▼

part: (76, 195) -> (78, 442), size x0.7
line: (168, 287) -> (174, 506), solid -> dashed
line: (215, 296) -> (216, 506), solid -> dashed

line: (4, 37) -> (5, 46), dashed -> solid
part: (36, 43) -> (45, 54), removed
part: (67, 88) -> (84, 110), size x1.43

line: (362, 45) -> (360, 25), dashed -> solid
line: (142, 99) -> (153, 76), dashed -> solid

▲
▼

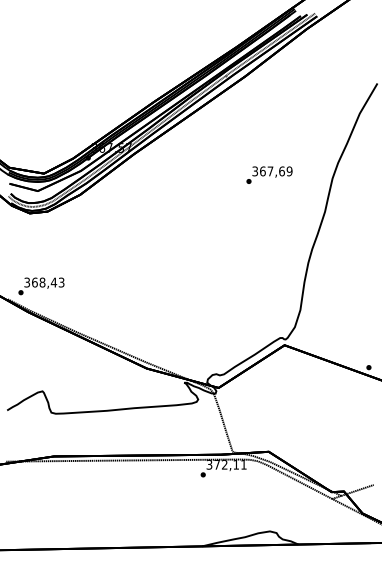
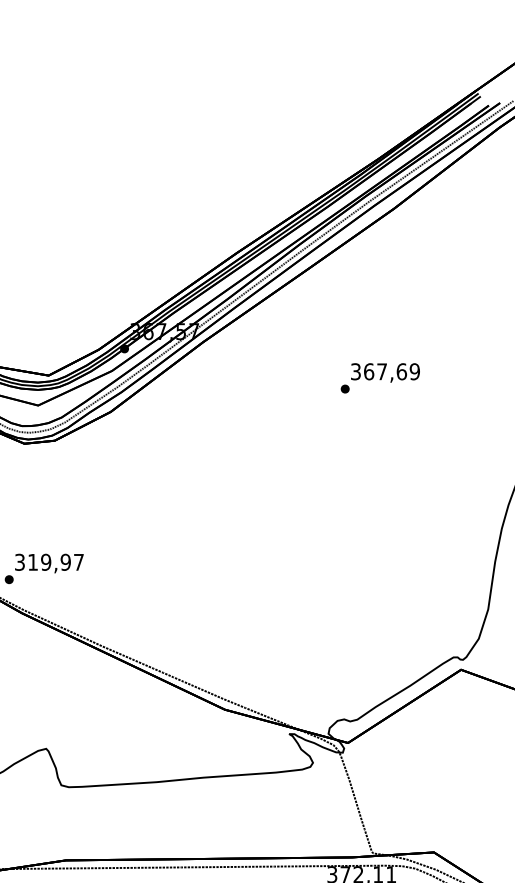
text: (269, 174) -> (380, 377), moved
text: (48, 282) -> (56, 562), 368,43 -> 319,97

▲

* [PROBLEM TO WORK ON]: From the records above, repeat exactly the lines from the one with "text: (269, 174) -> (380, 377), moved" through the one with "text: (48, 282)", both included.

* [SOLUTION]:
text: (269, 174) -> (380, 377), moved
text: (48, 282) -> (56, 562), 368,43 -> 319,97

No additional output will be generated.